EXERCISE INPUTS: Begin
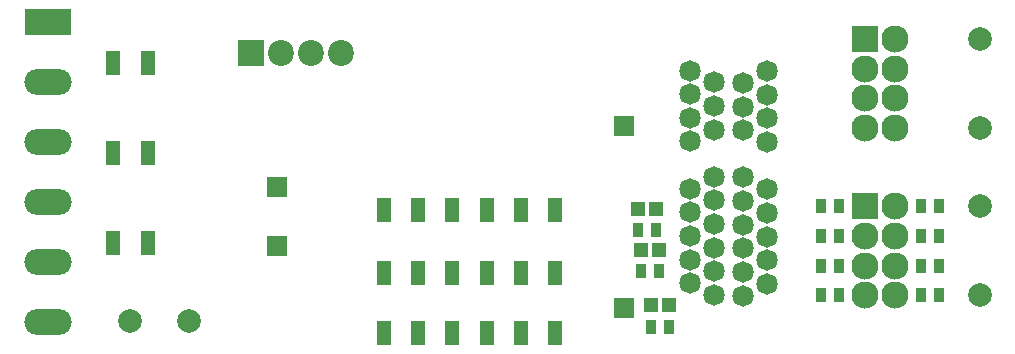
<source format=gbs>
G04 #@! TF.GenerationSoftware,KiCad,Pcbnew,(2018-02-15 revision 29b28de31)-makepkg*
G04 #@! TF.CreationDate,2019-05-03T22:38:47+03:00*
G04 #@! TF.ProjectId,din_power_atm90e26,64696E5F706F7765725F61746D393065,rev?*
G04 #@! TF.SameCoordinates,Original*
G04 #@! TF.FileFunction,Soldermask,Bot*
G04 #@! TF.FilePolarity,Negative*
%FSLAX46Y46*%
G04 Gerber Fmt 4.6, Leading zero omitted, Abs format (unit mm)*
G04 Created by KiCad (PCBNEW (2018-02-15 revision 29b28de31)-makepkg) date 05/03/19 22:38:47*
%MOMM*%
%LPD*%
G01*
G04 APERTURE LIST*
%ADD10C,1.822400*%
%ADD11C,2.000000*%
%ADD12C,2.200000*%
%ADD13R,2.200000X2.200000*%
%ADD14R,1.708000X1.708000*%
%ADD15R,2.300000X2.300000*%
%ADD16C,2.300000*%
%ADD17O,4.000000X2.200000*%
%ADD18R,4.000000X2.200000*%
%ADD19R,0.900000X1.300000*%
%ADD20R,1.300000X2.100000*%
%ADD21R,1.200000X1.150000*%
G04 APERTURE END LIST*
D10*
X169378000Y-62367400D03*
X169378000Y-64367400D03*
X169378000Y-66367400D03*
X169378000Y-68367400D03*
X169378000Y-70367400D03*
X169378000Y-72367400D03*
X171378000Y-71367400D03*
X171378000Y-69367400D03*
X171378000Y-67367400D03*
X171378000Y-65367400D03*
X171378000Y-63367400D03*
X166878000Y-72317400D03*
X166878000Y-70317400D03*
X166878000Y-68317400D03*
X166878000Y-66317400D03*
X166878000Y-64317400D03*
X166878000Y-62317400D03*
X164878000Y-63317400D03*
X164878000Y-65317400D03*
X164878000Y-67317400D03*
X164878000Y-69317400D03*
X164878000Y-71317400D03*
X171378000Y-53367400D03*
X171378000Y-55367400D03*
X171378000Y-57367400D03*
X171378000Y-59367400D03*
X169378000Y-58367400D03*
X169378000Y-56367400D03*
X169378000Y-54367400D03*
X164878000Y-59317400D03*
X164878000Y-57317400D03*
X164878000Y-55317400D03*
X164878000Y-53317400D03*
X166878000Y-54317400D03*
X166878000Y-56317400D03*
X166878000Y-58317400D03*
D11*
X117450000Y-74500000D03*
X122450000Y-74500000D03*
D12*
X135310000Y-51850000D03*
X132770000Y-51850000D03*
X130230000Y-51850000D03*
D13*
X127690000Y-51850000D03*
D14*
X159288000Y-73389000D03*
X159288000Y-57989000D03*
X129888000Y-68189000D03*
X129888000Y-63189000D03*
D15*
X179705000Y-64823400D03*
D16*
X179705000Y-67323400D03*
X179705000Y-69823400D03*
X179705000Y-72323400D03*
X182205000Y-64823400D03*
X182205000Y-67323400D03*
X182205000Y-69823400D03*
X182205000Y-72323400D03*
D11*
X189385000Y-64823400D03*
X189385000Y-72323400D03*
X189385000Y-58150000D03*
X189385000Y-50650000D03*
D16*
X182205000Y-58150000D03*
X182205000Y-55650000D03*
X182205000Y-53150000D03*
X182205000Y-50650000D03*
X179705000Y-58150000D03*
X179705000Y-55650000D03*
X179705000Y-53150000D03*
D15*
X179705000Y-50650000D03*
D17*
X110490000Y-74574400D03*
X110490000Y-69494400D03*
X110490000Y-64414400D03*
X110490000Y-59334400D03*
X110490000Y-54254400D03*
D18*
X110490000Y-49174400D03*
D19*
X185950000Y-64825000D03*
X184450000Y-64825000D03*
X185950000Y-72325000D03*
X184450000Y-72325000D03*
X185950000Y-69825000D03*
X184450000Y-69825000D03*
X175950000Y-72325000D03*
X177450000Y-72325000D03*
X175950000Y-69825000D03*
X177450000Y-69825000D03*
X175950000Y-67325000D03*
X177450000Y-67325000D03*
X184450000Y-67325000D03*
X185950000Y-67325000D03*
X175950000Y-64825000D03*
X177450000Y-64825000D03*
D20*
X144750000Y-65100000D03*
X147650000Y-65100000D03*
X150550000Y-75550000D03*
X153450000Y-75550000D03*
X153450000Y-70450000D03*
X150550000Y-70450000D03*
X153450000Y-65100000D03*
X150550000Y-65100000D03*
X147650000Y-75550000D03*
X144750000Y-75550000D03*
X144750000Y-70450000D03*
X147650000Y-70450000D03*
X141850000Y-70450000D03*
X138950000Y-70450000D03*
X138950000Y-75550000D03*
X141850000Y-75550000D03*
X118950000Y-67950000D03*
X116050000Y-67950000D03*
X118950000Y-52700000D03*
X116050000Y-52700000D03*
X138950000Y-65100000D03*
X141850000Y-65100000D03*
X118950000Y-60300000D03*
X116050000Y-60300000D03*
D21*
X163050000Y-73150000D03*
X161550000Y-73150000D03*
X162000000Y-65050000D03*
X160500000Y-65050000D03*
X162200000Y-68550000D03*
X160700000Y-68550000D03*
D19*
X163050000Y-75050000D03*
X161550000Y-75050000D03*
X162000000Y-66800000D03*
X160500000Y-66800000D03*
X162200000Y-70300000D03*
X160700000Y-70300000D03*
M02*

</source>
EXERCISE INPUTS: End
TASK DESCRIPTION —
Print the whole listing exactly, please, and keep any images out of it.

EXPECTED ANSWER —
<source format=gbs>
G04 #@! TF.GenerationSoftware,KiCad,Pcbnew,(2018-02-15 revision 29b28de31)-makepkg*
G04 #@! TF.CreationDate,2019-05-03T22:38:47+03:00*
G04 #@! TF.ProjectId,din_power_atm90e26,64696E5F706F7765725F61746D393065,rev?*
G04 #@! TF.SameCoordinates,Original*
G04 #@! TF.FileFunction,Soldermask,Bot*
G04 #@! TF.FilePolarity,Negative*
%FSLAX46Y46*%
G04 Gerber Fmt 4.6, Leading zero omitted, Abs format (unit mm)*
G04 Created by KiCad (PCBNEW (2018-02-15 revision 29b28de31)-makepkg) date 05/03/19 22:38:47*
%MOMM*%
%LPD*%
G01*
G04 APERTURE LIST*
%ADD10C,1.822400*%
%ADD11C,2.000000*%
%ADD12C,2.200000*%
%ADD13R,2.200000X2.200000*%
%ADD14R,1.708000X1.708000*%
%ADD15R,2.300000X2.300000*%
%ADD16C,2.300000*%
%ADD17O,4.000000X2.200000*%
%ADD18R,4.000000X2.200000*%
%ADD19R,0.900000X1.300000*%
%ADD20R,1.300000X2.100000*%
%ADD21R,1.200000X1.150000*%
G04 APERTURE END LIST*
D10*
X169378000Y-62367400D03*
X169378000Y-64367400D03*
X169378000Y-66367400D03*
X169378000Y-68367400D03*
X169378000Y-70367400D03*
X169378000Y-72367400D03*
X171378000Y-71367400D03*
X171378000Y-69367400D03*
X171378000Y-67367400D03*
X171378000Y-65367400D03*
X171378000Y-63367400D03*
X166878000Y-72317400D03*
X166878000Y-70317400D03*
X166878000Y-68317400D03*
X166878000Y-66317400D03*
X166878000Y-64317400D03*
X166878000Y-62317400D03*
X164878000Y-63317400D03*
X164878000Y-65317400D03*
X164878000Y-67317400D03*
X164878000Y-69317400D03*
X164878000Y-71317400D03*
X171378000Y-53367400D03*
X171378000Y-55367400D03*
X171378000Y-57367400D03*
X171378000Y-59367400D03*
X169378000Y-58367400D03*
X169378000Y-56367400D03*
X169378000Y-54367400D03*
X164878000Y-59317400D03*
X164878000Y-57317400D03*
X164878000Y-55317400D03*
X164878000Y-53317400D03*
X166878000Y-54317400D03*
X166878000Y-56317400D03*
X166878000Y-58317400D03*
D11*
X117450000Y-74500000D03*
X122450000Y-74500000D03*
D12*
X135310000Y-51850000D03*
X132770000Y-51850000D03*
X130230000Y-51850000D03*
D13*
X127690000Y-51850000D03*
D14*
X159288000Y-73389000D03*
X159288000Y-57989000D03*
X129888000Y-68189000D03*
X129888000Y-63189000D03*
D15*
X179705000Y-64823400D03*
D16*
X179705000Y-67323400D03*
X179705000Y-69823400D03*
X179705000Y-72323400D03*
X182205000Y-64823400D03*
X182205000Y-67323400D03*
X182205000Y-69823400D03*
X182205000Y-72323400D03*
D11*
X189385000Y-64823400D03*
X189385000Y-72323400D03*
X189385000Y-58150000D03*
X189385000Y-50650000D03*
D16*
X182205000Y-58150000D03*
X182205000Y-55650000D03*
X182205000Y-53150000D03*
X182205000Y-50650000D03*
X179705000Y-58150000D03*
X179705000Y-55650000D03*
X179705000Y-53150000D03*
D15*
X179705000Y-50650000D03*
D17*
X110490000Y-74574400D03*
X110490000Y-69494400D03*
X110490000Y-64414400D03*
X110490000Y-59334400D03*
X110490000Y-54254400D03*
D18*
X110490000Y-49174400D03*
D19*
X185950000Y-64825000D03*
X184450000Y-64825000D03*
X185950000Y-72325000D03*
X184450000Y-72325000D03*
X185950000Y-69825000D03*
X184450000Y-69825000D03*
X175950000Y-72325000D03*
X177450000Y-72325000D03*
X175950000Y-69825000D03*
X177450000Y-69825000D03*
X175950000Y-67325000D03*
X177450000Y-67325000D03*
X184450000Y-67325000D03*
X185950000Y-67325000D03*
X175950000Y-64825000D03*
X177450000Y-64825000D03*
D20*
X144750000Y-65100000D03*
X147650000Y-65100000D03*
X150550000Y-75550000D03*
X153450000Y-75550000D03*
X153450000Y-70450000D03*
X150550000Y-70450000D03*
X153450000Y-65100000D03*
X150550000Y-65100000D03*
X147650000Y-75550000D03*
X144750000Y-75550000D03*
X144750000Y-70450000D03*
X147650000Y-70450000D03*
X141850000Y-70450000D03*
X138950000Y-70450000D03*
X138950000Y-75550000D03*
X141850000Y-75550000D03*
X118950000Y-67950000D03*
X116050000Y-67950000D03*
X118950000Y-52700000D03*
X116050000Y-52700000D03*
X138950000Y-65100000D03*
X141850000Y-65100000D03*
X118950000Y-60300000D03*
X116050000Y-60300000D03*
D21*
X163050000Y-73150000D03*
X161550000Y-73150000D03*
X162000000Y-65050000D03*
X160500000Y-65050000D03*
X162200000Y-68550000D03*
X160700000Y-68550000D03*
D19*
X163050000Y-75050000D03*
X161550000Y-75050000D03*
X162000000Y-66800000D03*
X160500000Y-66800000D03*
X162200000Y-70300000D03*
X160700000Y-70300000D03*
M02*

</source>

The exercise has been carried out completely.